Records from a collection:
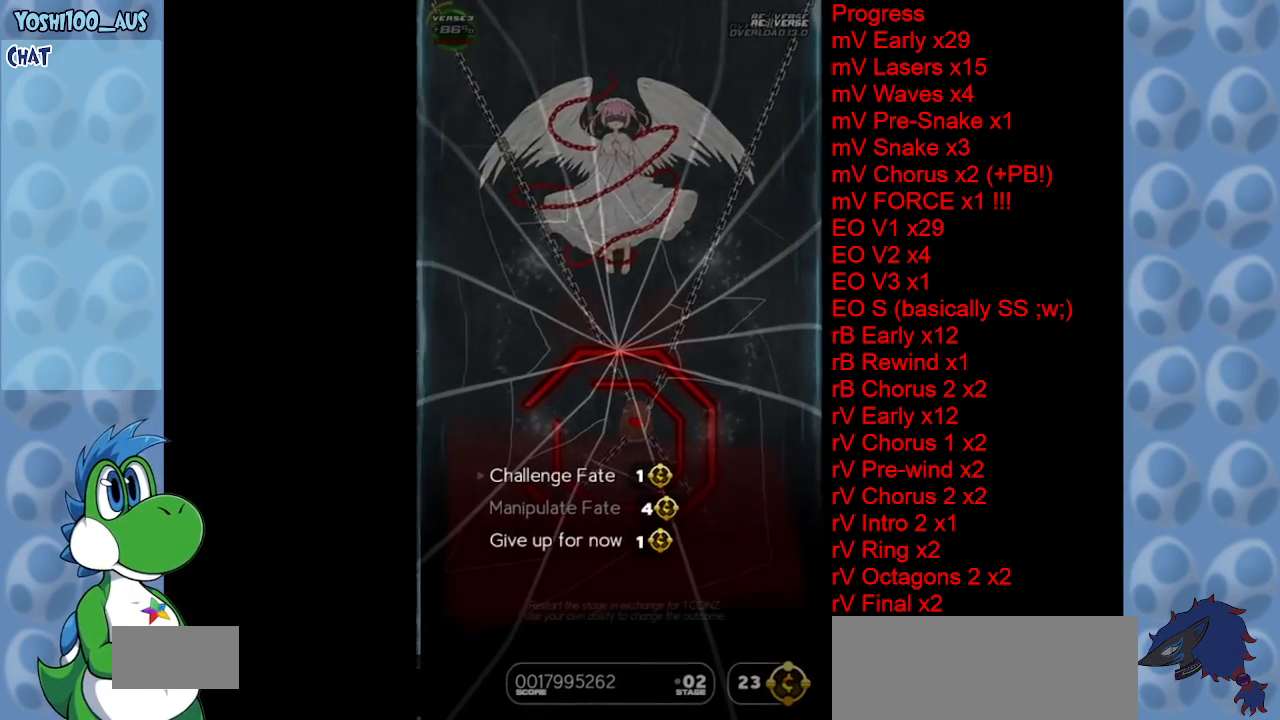
{"keys": [], "events": [[67, "up", "up"], [117, "up", "down"], [217, "up", "up"], [350, "left", "up"]]}
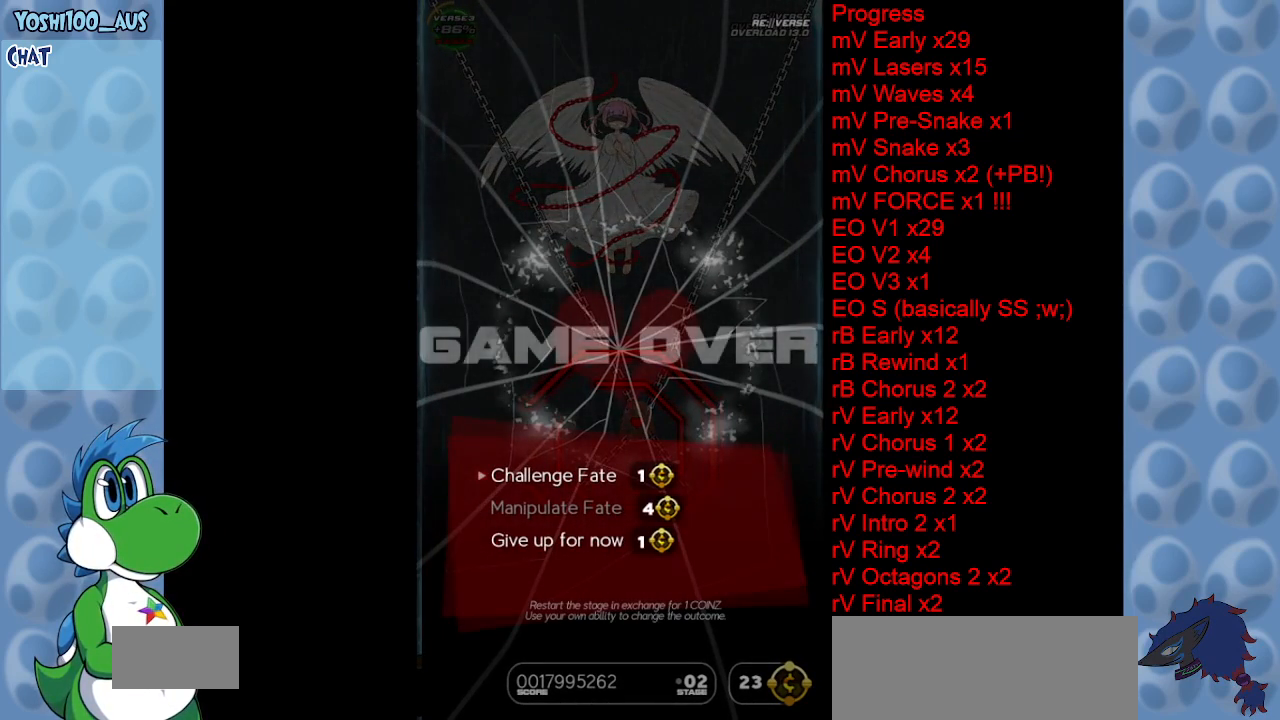
{"keys": [], "events": []}
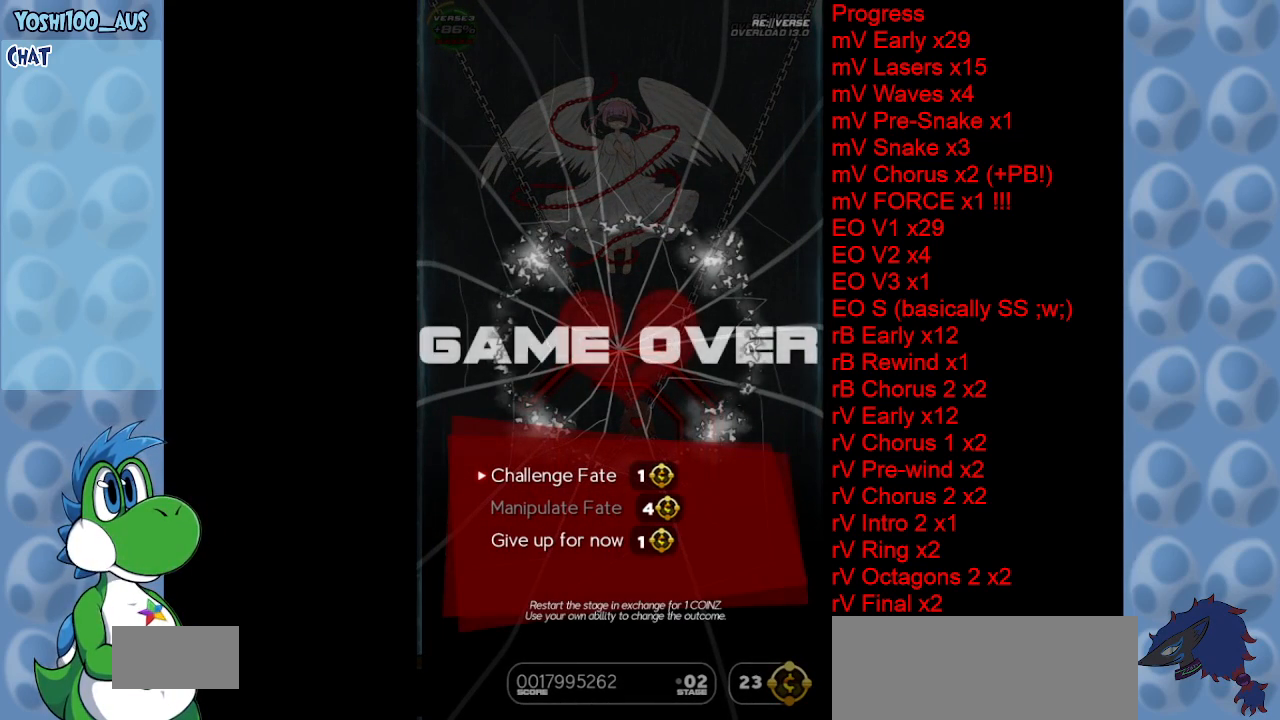
{"keys": [], "events": []}
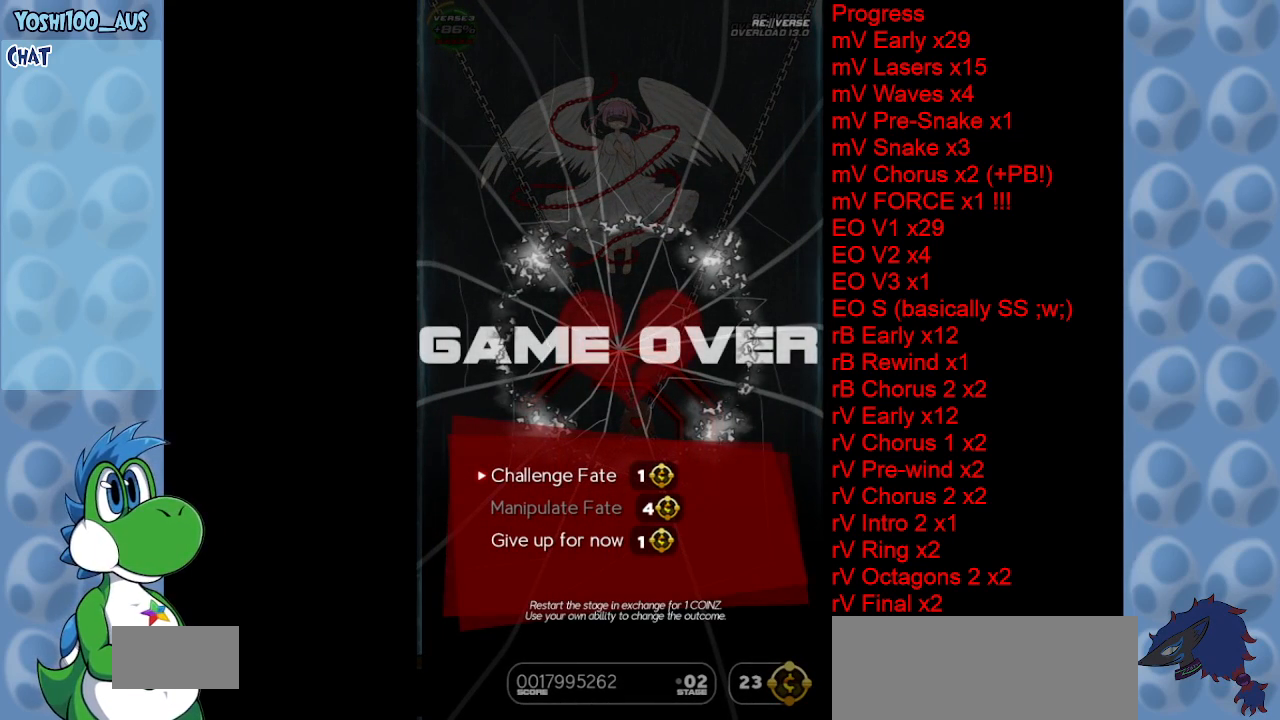
{"keys": [], "events": []}
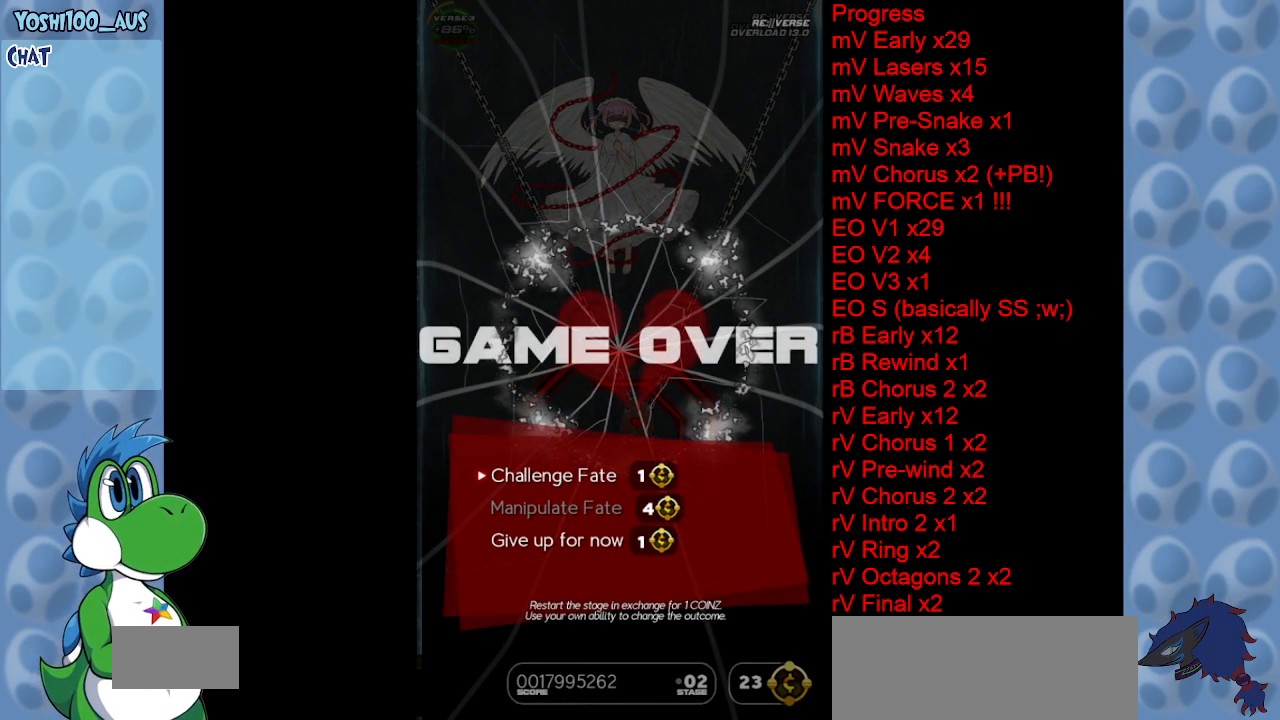
{"keys": [], "events": []}
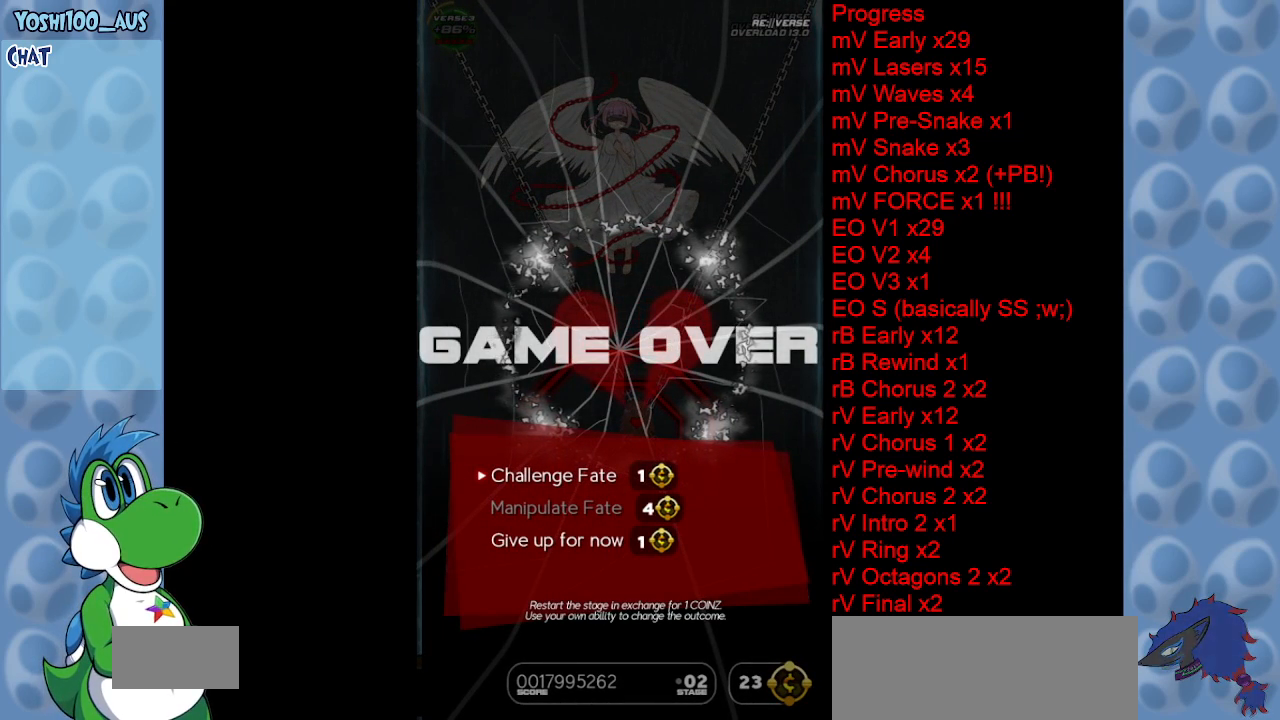
{"keys": [], "events": []}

**About this exercise:**
Each record must be set down again without alteration, and no picture may be carried over.

**Exercise output:**
{"keys": [], "events": [[67, "up", "up"], [117, "up", "down"], [217, "up", "up"], [350, "left", "up"]]}
{"keys": [], "events": []}
{"keys": [], "events": []}
{"keys": [], "events": []}
{"keys": [], "events": []}
{"keys": [], "events": []}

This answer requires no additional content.